Stored dataset items:
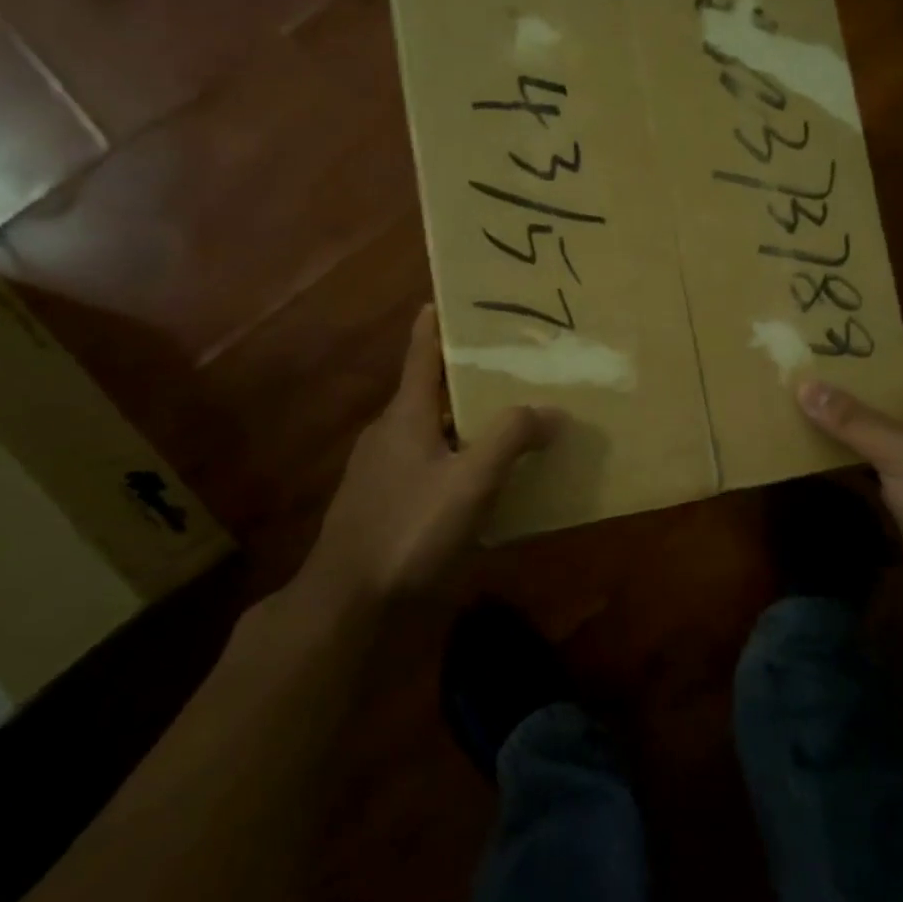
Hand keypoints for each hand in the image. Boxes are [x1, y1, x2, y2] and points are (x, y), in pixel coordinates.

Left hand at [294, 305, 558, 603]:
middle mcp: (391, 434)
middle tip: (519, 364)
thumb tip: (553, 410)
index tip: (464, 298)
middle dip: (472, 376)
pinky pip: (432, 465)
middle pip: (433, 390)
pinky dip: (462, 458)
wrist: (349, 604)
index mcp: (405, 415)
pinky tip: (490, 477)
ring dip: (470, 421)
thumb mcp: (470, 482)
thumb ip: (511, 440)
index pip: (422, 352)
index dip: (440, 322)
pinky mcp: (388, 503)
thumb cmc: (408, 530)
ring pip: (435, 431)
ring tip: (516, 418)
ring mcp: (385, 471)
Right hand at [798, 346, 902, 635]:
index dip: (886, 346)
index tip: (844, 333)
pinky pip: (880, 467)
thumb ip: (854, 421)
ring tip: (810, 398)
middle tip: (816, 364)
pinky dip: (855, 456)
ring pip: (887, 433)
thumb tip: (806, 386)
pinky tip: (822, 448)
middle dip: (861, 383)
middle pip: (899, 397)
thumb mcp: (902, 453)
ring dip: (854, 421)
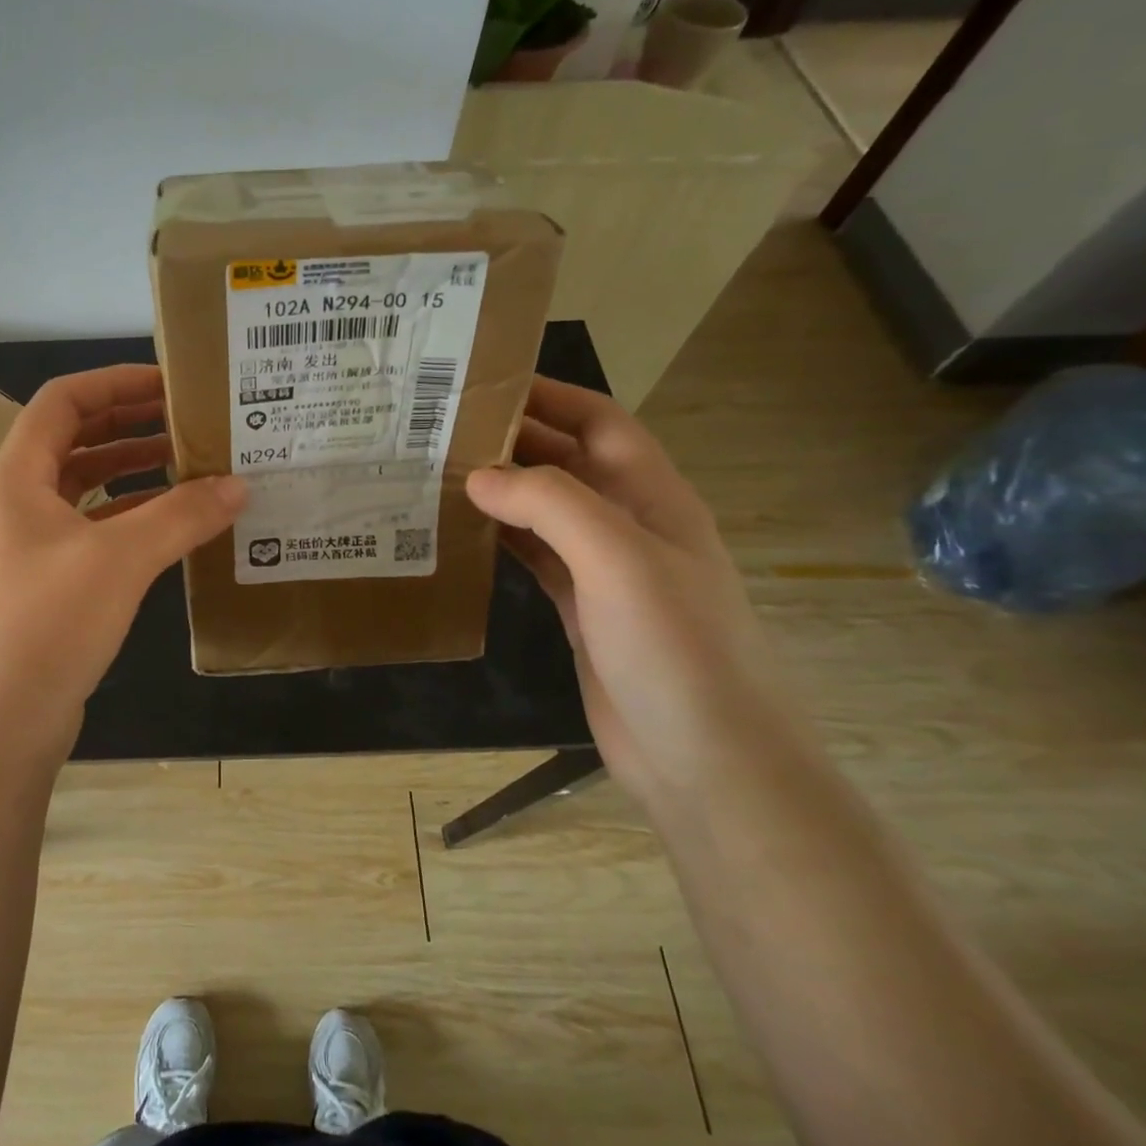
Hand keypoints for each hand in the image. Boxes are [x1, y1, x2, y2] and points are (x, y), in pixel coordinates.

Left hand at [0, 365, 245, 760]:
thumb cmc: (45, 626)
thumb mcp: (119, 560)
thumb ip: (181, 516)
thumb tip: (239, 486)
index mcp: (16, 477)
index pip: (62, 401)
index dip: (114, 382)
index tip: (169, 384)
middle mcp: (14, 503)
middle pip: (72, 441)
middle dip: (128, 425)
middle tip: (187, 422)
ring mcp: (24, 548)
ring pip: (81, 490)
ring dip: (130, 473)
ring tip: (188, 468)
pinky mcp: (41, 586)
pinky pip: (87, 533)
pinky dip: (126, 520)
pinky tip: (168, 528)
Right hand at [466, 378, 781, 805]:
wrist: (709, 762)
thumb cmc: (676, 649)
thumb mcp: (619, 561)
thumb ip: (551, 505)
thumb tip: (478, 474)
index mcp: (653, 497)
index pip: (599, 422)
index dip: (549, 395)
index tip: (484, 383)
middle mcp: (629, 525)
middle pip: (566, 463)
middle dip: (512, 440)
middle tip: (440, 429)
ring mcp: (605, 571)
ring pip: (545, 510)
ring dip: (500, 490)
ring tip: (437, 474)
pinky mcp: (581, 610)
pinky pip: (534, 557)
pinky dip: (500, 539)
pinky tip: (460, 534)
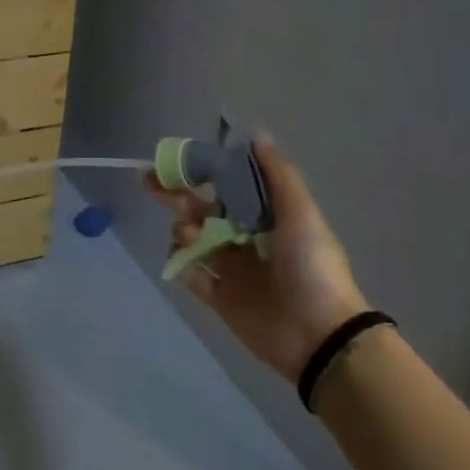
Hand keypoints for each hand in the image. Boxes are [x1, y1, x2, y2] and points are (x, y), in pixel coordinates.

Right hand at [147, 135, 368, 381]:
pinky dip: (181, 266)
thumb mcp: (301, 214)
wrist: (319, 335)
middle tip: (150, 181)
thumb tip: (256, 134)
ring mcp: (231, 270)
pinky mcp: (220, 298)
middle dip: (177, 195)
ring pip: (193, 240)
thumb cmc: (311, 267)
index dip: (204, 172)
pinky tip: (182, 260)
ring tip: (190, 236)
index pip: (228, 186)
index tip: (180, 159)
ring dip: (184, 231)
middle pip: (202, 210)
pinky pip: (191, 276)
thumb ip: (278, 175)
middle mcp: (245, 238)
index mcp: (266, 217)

__TASK REQUIREMENTS__: Your task is to write out the lines from the one with "thumb cmc: (311, 267)" through the end of the records, exactly and with nothing added.

__EXERCISE RESPONSE__:
thumb cmc: (311, 267)
index dip: (204, 172)
pinky tip: (182, 260)
ring tip: (190, 236)
index pip: (228, 186)
index tip: (180, 159)
ring dip: (184, 231)
middle pip: (202, 210)
pinky pip: (191, 276)
thumb ip: (278, 175)
middle mcp: (245, 238)
index mcp: (266, 217)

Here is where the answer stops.